_ASSIGNED TASK:_ In the article on coronary heart disease risk in familial hypercholesterolemia, list every author affiliation that belongs to Oslo University Hospital.

Article Text


Original research article
Impact of age on excess risk of coronary heart disease in patients with familial hypercholesterolaemia
  1. Liv J Mundal1,2,
  2. Jannicke Igland3,
  3. Marit B Veierød4,
  4. Kirsten Bjørklund Holven2,5,
  5. Leiv Ose1,2,
  6. Randi Marie Selmer6,
  7. Torbjorn Wisloff6,
  8. Ivar S Kristiansen7,
  9. Grethe S Tell8,
  10. Trond P Leren9,
  11. Kjetil Retterstøl1,2
  1. 1 Department of Endocrinology, Morbid Obesity and Preventive Medicine, Oslo University Hospital, Lipid Clinic, Oslo, Norway
  2. 2 Department of Nutrition, Institute of Basic Medical Sciences, University of Oslo, Oslo, Norway
  3. 3 Department of Global Public Health and Primary Care, University of Bergen, Bergen, Norway
  4. 4 Oslo Centre for Biostatistics and Epidemiology, Department of Biostatistics, Institute of Basic Medical Sciences, University of Oslo, Oslo, Norway
  5. 5 National Advisory Unit for Familial Hypercholesterolemia, Oslo University Hospital, Oslo, Norway
  6. 6 Department of Infectious Disease Epidemiology and Modelling, Norwegian Institute of Public Health, Oslo, Norway
  7. 7 Department of Health Management and Health Economics, University of Oslo, Oslo, Norway
  8. 8 Department of Health Registries, Norwegian Institute of Public Health, Oslo, Norway
  9. 9 Unit for Cardiac and Cardiovascular Genetics, Oslo University Hospital, Oslo, Norway
  1. Correspondence to Prof Kjetil Retterstøl, Department of Nutrition, Institute of Basic Medical Sciences, University of Oslo, Oslo 0317, Norway; kjetil.retterstol{at}


Objective The primary objective was to study the risk of acute myocardial infarction (AMI) and coronary heart disease (CHD) in patients with familial hypercholesterolaemia (FH) and compare with the risk in the general population.

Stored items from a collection

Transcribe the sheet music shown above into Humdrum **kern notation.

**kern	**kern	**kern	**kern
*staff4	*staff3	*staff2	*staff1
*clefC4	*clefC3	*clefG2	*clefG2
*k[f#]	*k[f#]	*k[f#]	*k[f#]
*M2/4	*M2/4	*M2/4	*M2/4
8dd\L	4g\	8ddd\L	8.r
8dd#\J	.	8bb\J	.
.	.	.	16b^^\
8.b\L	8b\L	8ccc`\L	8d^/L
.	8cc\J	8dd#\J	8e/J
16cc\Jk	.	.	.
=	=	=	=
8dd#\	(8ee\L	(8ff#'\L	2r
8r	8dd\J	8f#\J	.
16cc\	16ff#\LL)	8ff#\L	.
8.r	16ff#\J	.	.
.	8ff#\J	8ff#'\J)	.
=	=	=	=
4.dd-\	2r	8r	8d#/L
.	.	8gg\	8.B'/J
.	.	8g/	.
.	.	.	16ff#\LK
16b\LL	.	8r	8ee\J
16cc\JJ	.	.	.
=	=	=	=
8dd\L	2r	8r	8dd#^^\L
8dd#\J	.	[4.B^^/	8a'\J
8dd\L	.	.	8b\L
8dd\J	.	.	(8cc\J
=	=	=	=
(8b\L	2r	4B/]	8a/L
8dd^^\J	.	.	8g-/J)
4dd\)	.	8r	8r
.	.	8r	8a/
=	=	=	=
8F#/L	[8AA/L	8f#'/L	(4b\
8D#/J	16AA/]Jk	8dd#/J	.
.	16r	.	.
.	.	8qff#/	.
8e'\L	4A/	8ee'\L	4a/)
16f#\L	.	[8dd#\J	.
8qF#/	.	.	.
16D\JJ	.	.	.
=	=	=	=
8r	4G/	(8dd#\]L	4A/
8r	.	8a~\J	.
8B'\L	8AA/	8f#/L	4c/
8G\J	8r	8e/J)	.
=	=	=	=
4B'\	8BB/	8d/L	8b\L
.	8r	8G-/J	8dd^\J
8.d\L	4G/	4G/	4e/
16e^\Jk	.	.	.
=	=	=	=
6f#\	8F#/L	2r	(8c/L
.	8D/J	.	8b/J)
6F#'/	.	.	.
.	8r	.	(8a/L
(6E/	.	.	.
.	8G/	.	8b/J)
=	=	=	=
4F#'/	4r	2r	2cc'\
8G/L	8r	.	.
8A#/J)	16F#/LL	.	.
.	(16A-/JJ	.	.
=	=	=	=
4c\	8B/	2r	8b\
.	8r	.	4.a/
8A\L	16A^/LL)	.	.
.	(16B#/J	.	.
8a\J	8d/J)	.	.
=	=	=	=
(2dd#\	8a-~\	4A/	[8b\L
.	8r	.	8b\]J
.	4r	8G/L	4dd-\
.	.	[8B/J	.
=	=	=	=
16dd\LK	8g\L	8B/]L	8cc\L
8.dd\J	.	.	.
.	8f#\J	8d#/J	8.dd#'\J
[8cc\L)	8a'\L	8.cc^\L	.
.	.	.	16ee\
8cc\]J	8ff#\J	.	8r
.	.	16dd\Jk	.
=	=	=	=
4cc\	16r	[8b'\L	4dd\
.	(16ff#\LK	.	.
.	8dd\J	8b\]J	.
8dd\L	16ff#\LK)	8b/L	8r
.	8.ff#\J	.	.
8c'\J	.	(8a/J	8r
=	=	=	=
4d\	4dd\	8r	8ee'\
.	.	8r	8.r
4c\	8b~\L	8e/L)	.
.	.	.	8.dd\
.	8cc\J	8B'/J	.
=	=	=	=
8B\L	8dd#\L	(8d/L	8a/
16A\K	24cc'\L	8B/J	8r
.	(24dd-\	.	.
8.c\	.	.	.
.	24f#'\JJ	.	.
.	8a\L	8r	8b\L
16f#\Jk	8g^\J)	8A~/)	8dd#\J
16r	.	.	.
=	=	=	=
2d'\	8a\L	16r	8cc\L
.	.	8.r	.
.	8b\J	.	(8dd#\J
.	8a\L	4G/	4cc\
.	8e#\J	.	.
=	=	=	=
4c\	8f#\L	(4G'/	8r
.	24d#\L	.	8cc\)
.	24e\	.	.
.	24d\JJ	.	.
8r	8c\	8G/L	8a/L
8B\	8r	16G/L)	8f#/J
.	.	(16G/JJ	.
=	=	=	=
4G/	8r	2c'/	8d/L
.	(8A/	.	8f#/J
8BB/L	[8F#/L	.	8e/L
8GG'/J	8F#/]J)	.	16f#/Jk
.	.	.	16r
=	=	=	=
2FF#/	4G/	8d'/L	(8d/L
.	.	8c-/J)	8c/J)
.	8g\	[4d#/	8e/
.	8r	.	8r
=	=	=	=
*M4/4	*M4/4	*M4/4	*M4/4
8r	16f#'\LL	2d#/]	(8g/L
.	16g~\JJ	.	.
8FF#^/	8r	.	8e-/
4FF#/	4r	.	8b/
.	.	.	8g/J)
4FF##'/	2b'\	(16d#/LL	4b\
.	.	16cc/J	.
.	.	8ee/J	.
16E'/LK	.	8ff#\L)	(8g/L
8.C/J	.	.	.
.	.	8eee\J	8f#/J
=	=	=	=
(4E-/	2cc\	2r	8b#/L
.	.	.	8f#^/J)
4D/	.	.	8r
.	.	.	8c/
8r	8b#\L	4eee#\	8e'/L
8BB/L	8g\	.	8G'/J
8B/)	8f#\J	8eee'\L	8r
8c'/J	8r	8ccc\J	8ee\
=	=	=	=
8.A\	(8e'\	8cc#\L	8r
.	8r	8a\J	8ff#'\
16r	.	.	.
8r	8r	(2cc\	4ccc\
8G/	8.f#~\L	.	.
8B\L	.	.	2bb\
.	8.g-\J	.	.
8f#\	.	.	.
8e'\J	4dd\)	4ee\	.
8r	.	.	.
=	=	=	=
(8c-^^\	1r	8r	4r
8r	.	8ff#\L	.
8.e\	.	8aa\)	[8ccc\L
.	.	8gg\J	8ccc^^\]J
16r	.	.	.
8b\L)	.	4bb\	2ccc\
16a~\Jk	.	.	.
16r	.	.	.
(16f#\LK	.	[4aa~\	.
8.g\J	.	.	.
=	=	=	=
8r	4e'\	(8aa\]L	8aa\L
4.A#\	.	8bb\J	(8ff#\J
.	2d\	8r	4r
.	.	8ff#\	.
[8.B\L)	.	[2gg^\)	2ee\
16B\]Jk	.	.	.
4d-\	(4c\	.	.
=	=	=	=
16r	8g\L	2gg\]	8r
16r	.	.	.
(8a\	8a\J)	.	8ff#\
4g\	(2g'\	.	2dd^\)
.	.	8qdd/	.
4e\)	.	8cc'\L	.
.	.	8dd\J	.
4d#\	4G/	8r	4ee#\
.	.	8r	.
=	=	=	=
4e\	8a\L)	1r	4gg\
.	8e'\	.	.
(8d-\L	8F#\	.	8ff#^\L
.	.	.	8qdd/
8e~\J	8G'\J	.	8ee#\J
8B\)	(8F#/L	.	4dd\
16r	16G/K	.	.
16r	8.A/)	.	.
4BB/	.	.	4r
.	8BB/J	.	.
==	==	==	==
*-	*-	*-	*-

_SOLUTION TO THE PROBLEM:_
- Department of Endocrinology, Morbid Obesity and Preventive Medicine, Oslo University Hospital, Lipid Clinic, Oslo, Norway
- National Advisory Unit for Familial Hypercholesterolemia, Oslo University Hospital, Oslo, Norway
- Unit for Cardiac and Cardiovascular Genetics, Oslo University Hospital, Oslo, Norway